Frozen II features Indigenous culture much more directly, and even addressed the issue of Indigenous erasure. Filmmakers Jennifer Lee and Chris Buck, along with producer Peter Del Vecho, consulted with experts on how to do that respectfully—the experts, of course, being the Sámi people themselves.

Sámi leaders met with Disney producer Peter Del Vecho in September 2019.Sámediggi Sametinget/Flickr

The Sámi parliaments of Norway, Sweden and Finland, and the non-governmental Saami Council reached out to the filmmakers when they found out their culture would be highlighted in the film. They formed a Sámi expert advisory group, called Verddet, to assist filmmakers in with how to accurately and respectfully portray Sámi culture, history, and society.

In a contract signed by Walt Disney Animation Studios and Sámi leaders, the Sámi stated their position that "their collective and individual culture, including aesthetic elements, music, language, stories, histories, and other traditional cultural expressions are property that belong to the Sámi," and "that to adequately respect the rights that the Sámi have to and in their culture, it is necessary to ensure sensitivity, allow for free, prior, and informed consent, and ensure that adequate benefit sharing is employed."

RELATED: This aboriginal Australian used kindness and tea to trump the racism he overheard.

Disney agreed to work with the advisory group, to produce a version of Frozen II in one Sámi language, as well as to "pursue cross-learning opportunities" and "arrange for contributions back to the Sámi society."

Anne Lájla Utsi, managing director at the International Sámi Film Institute, was part of the Verddet advisory group. She told NOW, "This is a good example of how a big, international company like Disney acknowledges the fact that we own our own culture and stories. It hasn't happened before."

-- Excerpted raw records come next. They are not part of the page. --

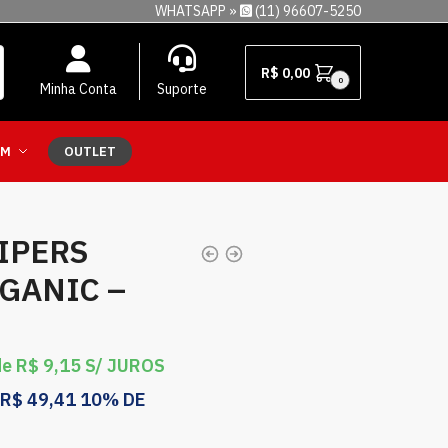
WHATSAPP »
(11) 96607-5250
R$
0,00
0
Minha Conta
Suporte
EM
OUTLET
IPERS
GANIC –
de
R$
9,15
S/ JUROS
R$
49,41
10% DE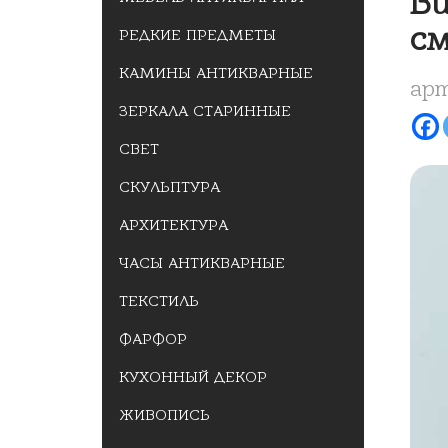
Ви
см
РЕДКИЕ ПРЕДМЕТЫ
КАМИНЫ АНТИКВАРНЫЕ
арт
ЗЕРКАЛА СТАРИННЫЕ
СВЕТ
СКУЛЬПТУРА
АРХИТЕКТУРА
ЧАСЫ АНТИКВАРНЫЕ
ТЕКСТИЛЬ
ФАРФОР
КУХОННЫЙ ДЕКОР
ЖИВОПИСЬ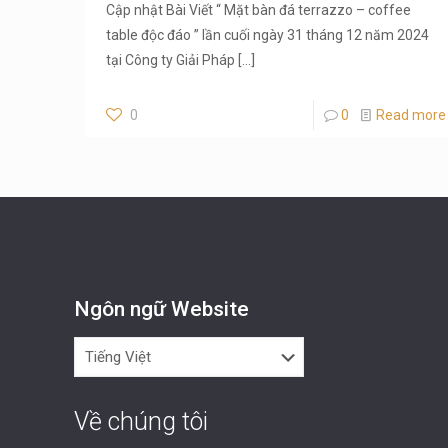
Cập nhật Bài Viết “ Mặt bàn đá terrazzo – coffee
table độc đáo ” lần cuối ngày 31 tháng 12 năm 2024
tại Công ty Giải Pháp
[…]
0
0
Read more
Ngôn ngữ Website
Ngôn
ngữ
Website
Về chúng tôi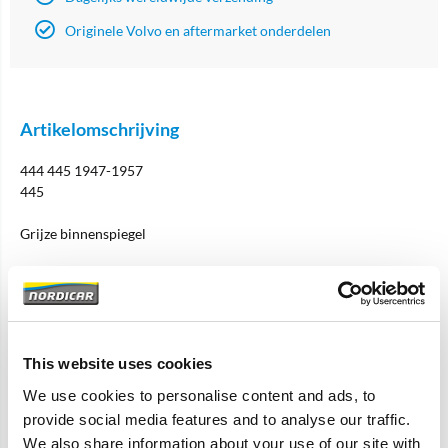
Originele Volvo en aftermarket onderdelen
Artikelomschrijving
444 445 1947-1957
445
Grijze binnenspiegel
Specificaties
This website uses cookies
Merk
Pre Used Quality Parts
We use cookies to personalise content and ads, to
Artikelcode
96613-U
provide social media features and to analyse our traffic.
OE referentie
96613
We also share information about your use of our site with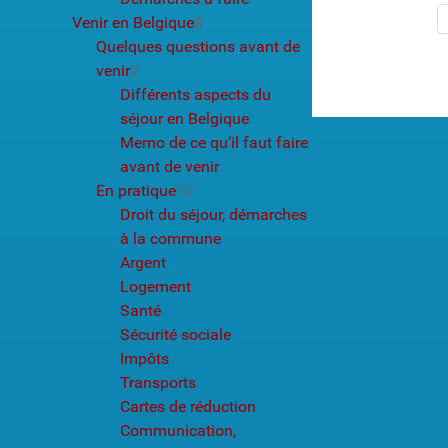
Venir en Belgique
8
Quelques questions avant de
venir
2
Différents aspects du
séjour en Belgique
Memo de ce qu’il faut faire
avant de venir
En pratique
12
Droit du séjour, démarches
à la commune
Argent
Logement
Santé
Sécurité sociale
Impôts
Transports
Cartes de réduction
Communication,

"Disney's team really wanted to make it right," said Utsi. "They didn't want to make any mistakes or hurt anybody. We felt that they took it seriously. And the film shows that. We in Verddet are truly proud of this collaboration."

Sounds like you've done well this time, Disney. Let's hope such cultural sensitivity and collaboration continues, and that other filmmakers and production companies will follow suit.